Acknowledgment and Reflection is a 10' x 10' room for slave quarters created in 2003. The site for the Acknowledgment component of the installation of the Spoleto triptych was originally intended to occupy these slave quarters. After repeated visits and profound spiritual provocation the artist was compelled to construct the installation across the breezeway in the main house. The entire site remains in and arrested state of decay, however visitors are invited to sit at this period desk and contemplate the contributions of generations of black people to Western culture and record them in the Journal provided. While seated the viewer can look out the window to the right and looked directly into the dining room of the "Big House"
Project H.O.M.E was created in 2009 as a built in response to community input in north Philadelphia. It was a collaboration with John Stone and Lorene Cary under the auspices of the Fairmont Park Art Association
Living in a Spirit House is nine by nine feet, fully furnished room/installation created in 1993. It contains original artifacts from artists home accompanied by reproduced period fabrics and wallpapers, produced at the Fabric Workshop, exhibited at the Smithsonian Institution, Washington, DC.

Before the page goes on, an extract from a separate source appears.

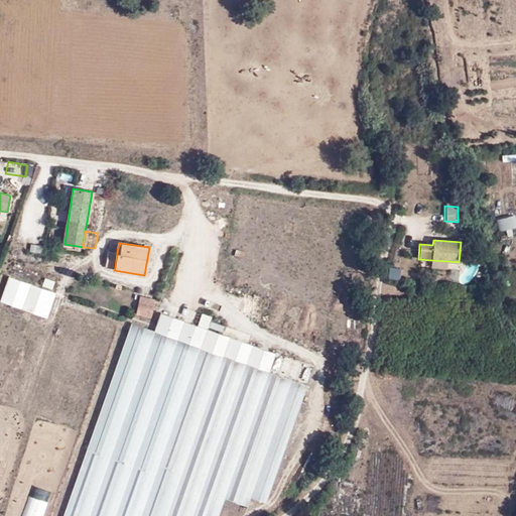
[(106,267),(115,268),(117,252),(108,251),(106,267)]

Acknowledgement, Enlightenment, and Memorialization, curated by Mary Jane Jacob, installed as triptych during Spoleto festival. This installation served the Wilmot Frasier Elementary School and succeeded in providing food for the schoolchildren, thereby improving test scores, which helped to keep the school open for a number of years. Garden also functioned as an outdoor classroom utilized for lesions in English science and mathematics. The measurement of this fully functioning subsistence garden is seventy five by one hundred feet created in 2003.

Acknowledgement, Enlightenment, and Memorialization
Acknowledgement, 2nd part of a triptych Installed for the Spoleto Festival. This installation was 14’ x 30', a full-size room with projections of Africans. Created in 2003, it was built to acknowledge the contributions of African-Americans enslaved to build maintain and care for the infrastructure of many parts of the United States. This installation features images of West Africans projected onto the walls of the great dining room of the Aiken Rhett estate in Charleston, South Carolina. Deep blood red velvet drapes were fabricated in the Victorian-style to symbolize the excessive lifestyle slaveholders maintained on the backs of their Negro servants. The golden rope drape ties can be seen as they lay loosened and cast aside. The blue silk sheers hung in the window are embroidered with the Ursa Major constellation which is the commonly used point of reference slaves would employ for their escape. This installation was dismantled after 3 days because of complaints from the plantation staff describing the installation as, “disturbing.
Acknowledgement, Enlightenment, and Memorialization
Memorialization is an installation that is open filed with sticks created in 2003. This work was installed to serve as a memorial for the scores of Africans cum Americans interred in this site in unmarked graves. This collaboration between sculptor, Thaddeus Mosley was fashioned after West African grave markers. The dedication was performed under a light rain in the southern afternoon heat to a crowd of 100 people. In the distance a woman sang Negro spirituals a cappella as she circumnavigated the hundred yard site. Surviving members of the plantation met and reconciled with surviving members of the slaves that were interned at this site. A reconciliatory poem was read by James Wiley professor of history at the Cooper Union for arts and sciences. Many wept.